I have no idea why the modified peptide generator needs to be used here: https://github.com/OpenMS/OpenMS/blob/ecfd8431856a16f04d21d001191294005ebe7745/src/topp/SageAdapter.cpp#L324C22-L324C22
But it's probably the problem.
I think
- we can't assign a static Carbamidomethyl (C) and a variable mod at C
- Pyro-carbamidomethyl (N-term C) - the delta is relative to Cys and not to the Carabamidomethylated one. We can't use both on the same residue.
- It doesn't use the ModifiedPeptideGenerator but just uses a static helper it its namespace (to get details of the fixed mod)
A temporary solution could be to use both as variable modifications. This should give the correct delta masses.
On second thinking - could it be that the actual modification they want is ammonia loss? It seems to lead to Pyro-carbamidomethyl (C)?
<umod:mod title="Ammonia-loss" full_name="Loss of ammonia" username_of_poster="unimod"
<umod:specificity hidden="0" site="C" position="Any N-term" classification="Artefact"
spec_group="3">
<umod:misc_notes>Pyro-carbamidomethyl as a delta from Carbamidomethyl-Cys</umod:misc_notes>
</umod:specificity>
<umod:specificity hidden="1" site="S" position="Protein N-term"
classification="Post-translational"
spec_group="2"/>
<umod:specificity hidden="1" site="T" position="Protein N-term"
classification="Post-translational"
spec_group="1"/>
<umod:specificity hidden="1" site="N" position="Anywhere" classification="Chemical derivative"
spec_group="4">
<umod:misc_notes>N-Succinimide</umod:misc_notes>
</umod:specificity>
Interesting that the same config was pass to COMETAdapter and it works
Correct, that's why I think it's a bug in the "helper" function.
For example, I don't know why one would want to look up by full ID if the residue and terminus is known.
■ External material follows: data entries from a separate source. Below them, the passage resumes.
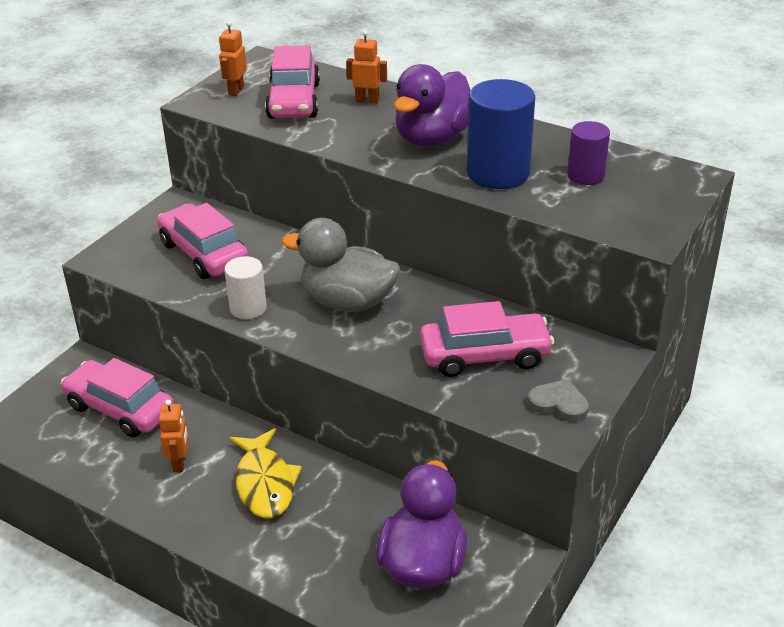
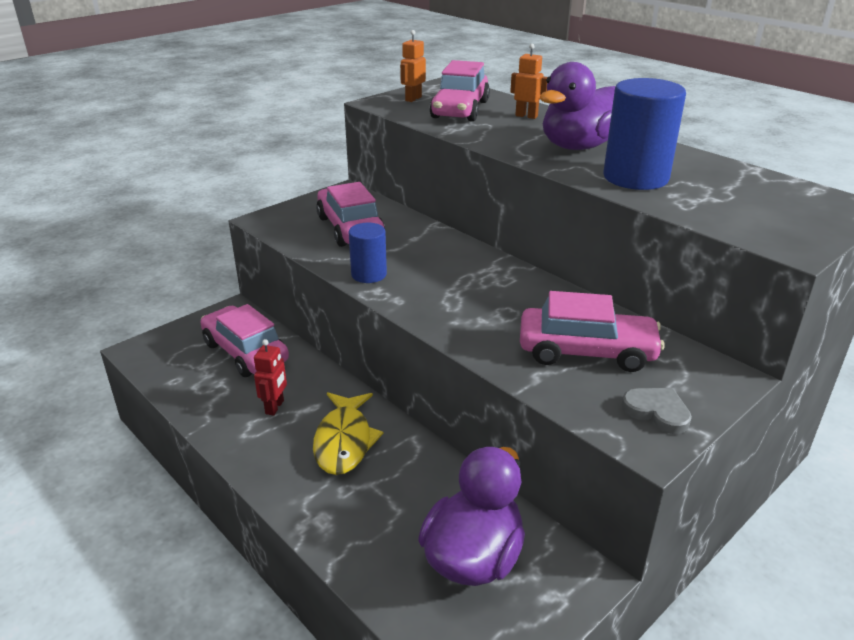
camera: 15 degrees right, 5 degrees down
orange robot [159,400,189,472] -> red robot [254,339,287,416]
white cylinder [224,256,267,319] -> blue cylinder [348,223,387,283]
grey duck [282,218,400,312] -> none
purple cylinder [567,121,610,185] -> none

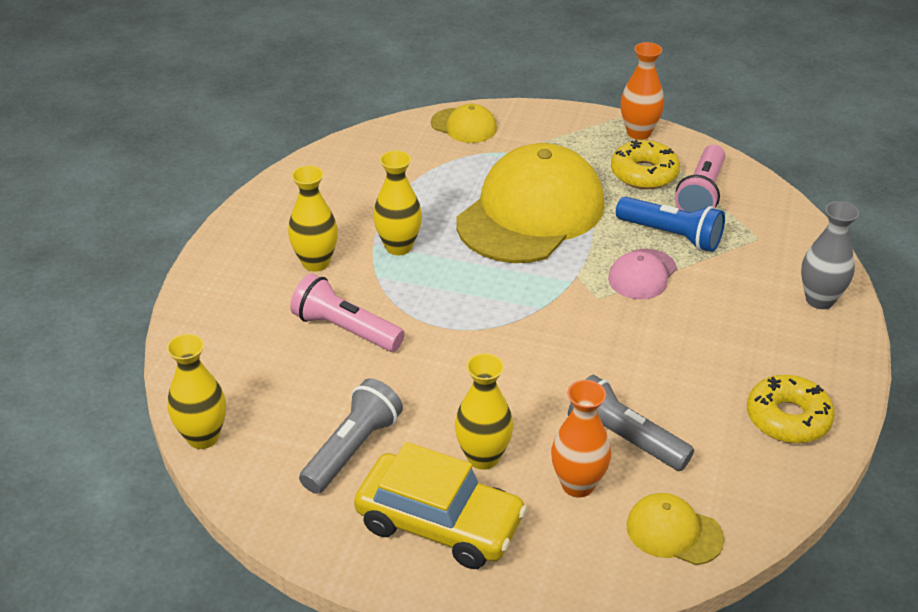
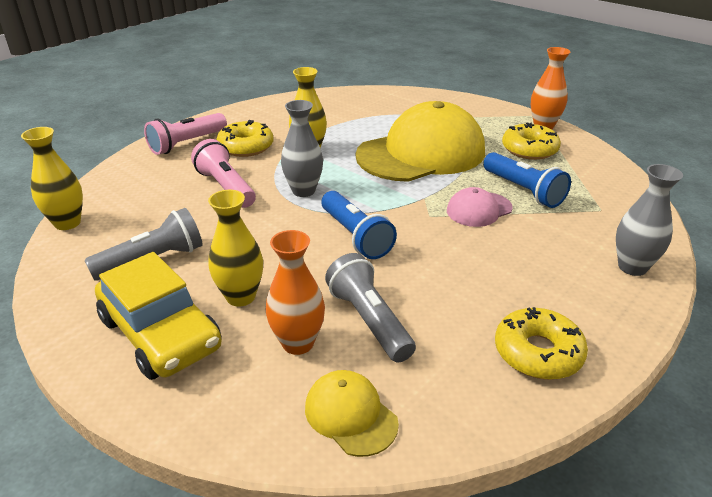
camera: 25 degrees right, 5 degrees down
yellow vase [288,165,338,272] -> yellow donut [216,120,274,157]
yellow cap [431,104,497,143] -> none
pink flashlight [675,145,725,213] -> pink flashlight moved to [144,113,227,155]
none -> grey vase [281,100,323,197]
none -> blue flashlight [321,191,397,259]

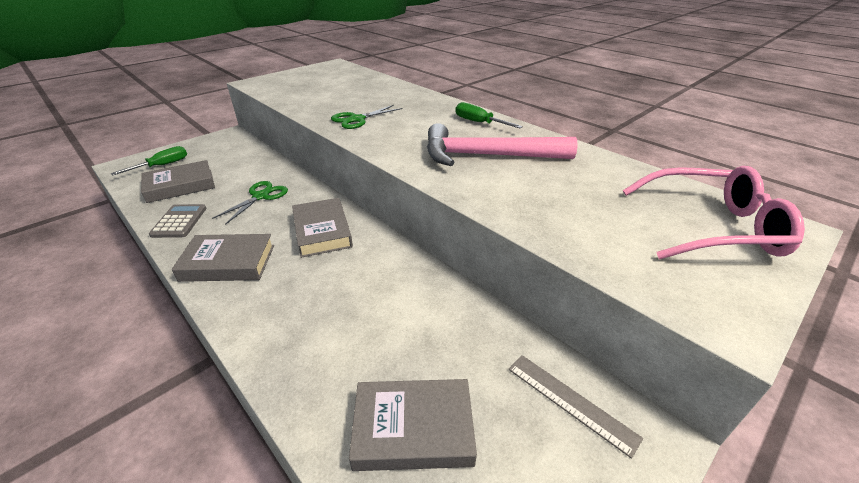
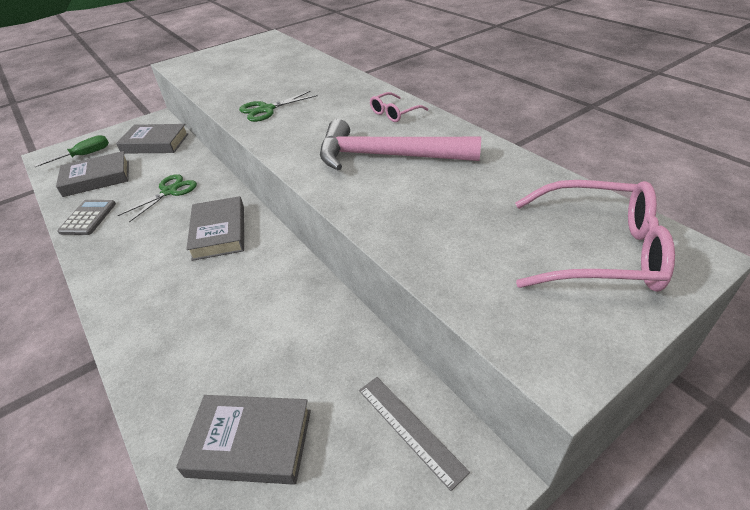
camera: 10 degrees right, 5 degrees up
grey book [172,234,274,282] -> grey book moved to [116,124,189,154]
green screwdriver [456,102,523,128] -> pink glasses [370,92,428,122]

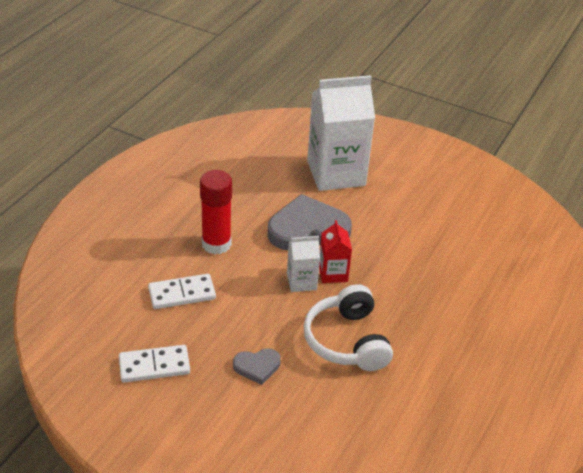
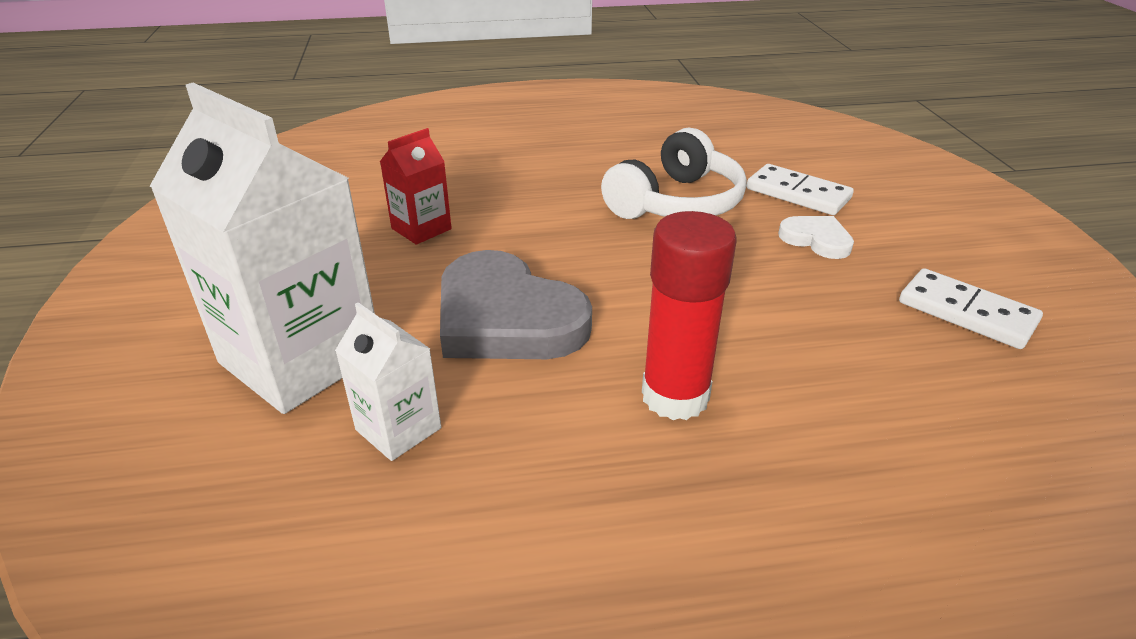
camera: 125 degrees left, 5 degrees down
white domino [148,274,216,309] -> white domino moved to [747,164,854,215]
grey heart [233,348,281,385] -> white heart [778,216,854,259]
white carton [287,236,320,292] -> white carton moved to [335,302,441,461]
red carton [319,220,352,283] -> red carton moved to [380,128,452,245]

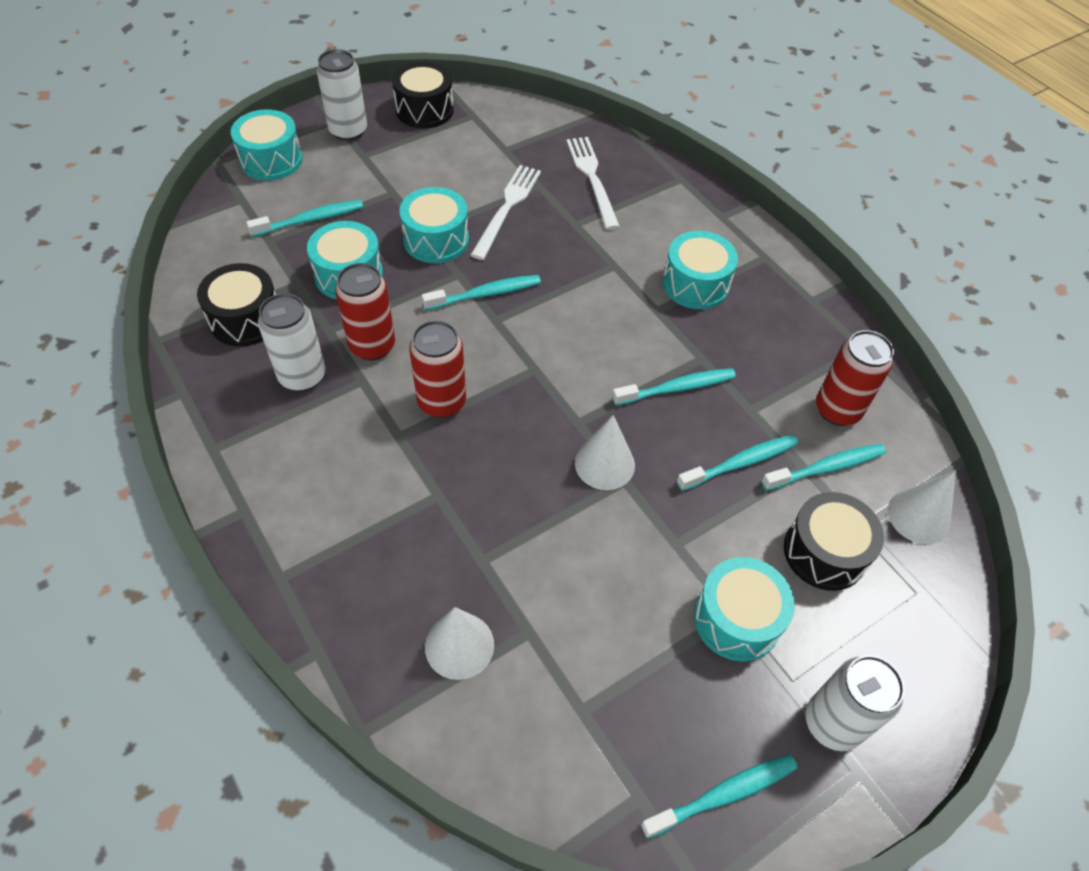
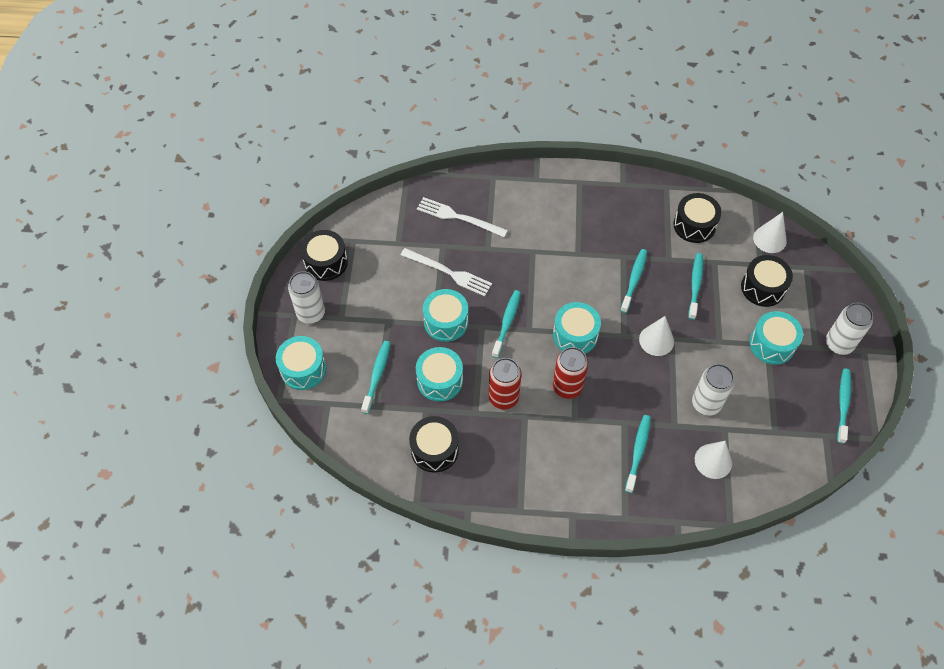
camera: 50 degrees left, 5 degrees up
white can [258,293,326,392] -> white can moved to [692,364,734,416]
white fork [470,165,541,260] -> white fork turned 150 degrees clockwise [401,248,492,296]
turquoise drum [663,231,738,309] -> turquoise drum moved to [553,302,601,354]
turquoise toothbrush [761,444,886,491] -> turquoise toothbrush moved to [625,415,651,493]
red can [816,330,894,426] -> black drum [673,193,722,243]

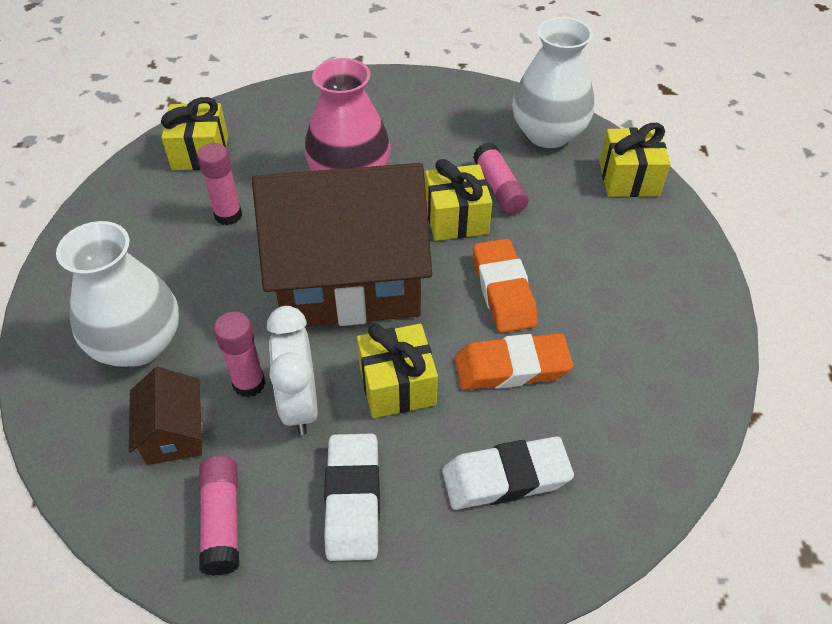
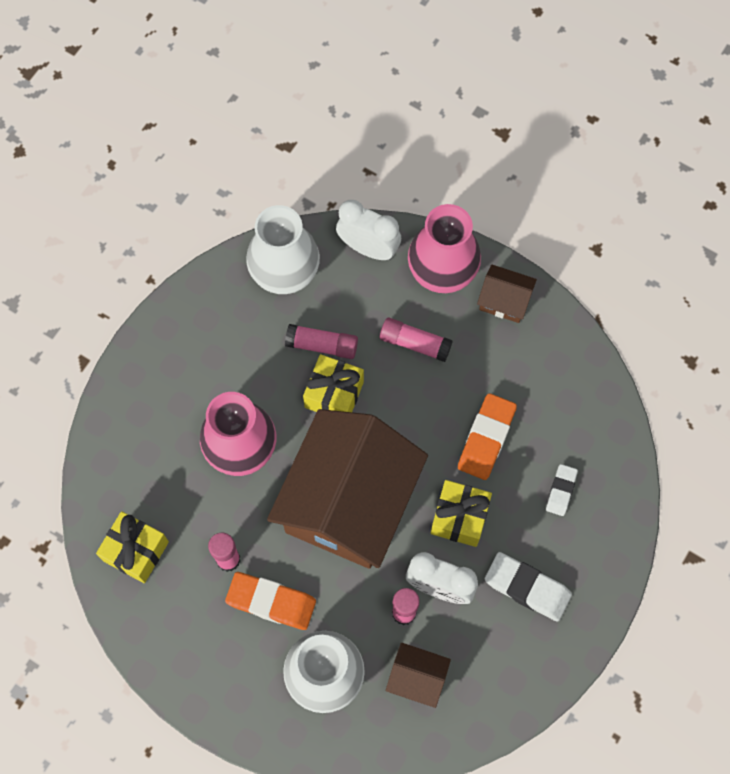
camera: 60 degrees left, 20 degrees up
pink glue stick [199,456,239,576] -> pink glue stick moved to [380,318,453,362]
white eraser [442,436,574,510] -> white eraser [546,464,578,516], size x0.59
orange eraser [473,238,538,333] -> orange eraser moved to [225,572,316,630]
yellow gift [599,123,671,197] -> white clock [336,200,401,260]
none -> pink vase [408,204,481,293]
none -> brown house [477,264,537,323]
Not sure if that's supported.
https://github.com/OpenMS/OpenMS/blob/ecfd8431856a16f04d21d001191294005ebe7745/src/openms/source/CHEMISTRY/ModifiedPeptideGenerator.cpp#L48C8-L48C8
I will give it a look.
Interesting that the same config was pass to COMETAdapter and it works
If I'm following correctly, I would assume that this is because Comet (I think MSFragger as well) adds the numeric value of variable mods to that of fixed mods - as in it applies a final delta mass of V+F. Sage applies one and only one modification to a residue (they are not additive), so the full delta masses need to be specified for every mod.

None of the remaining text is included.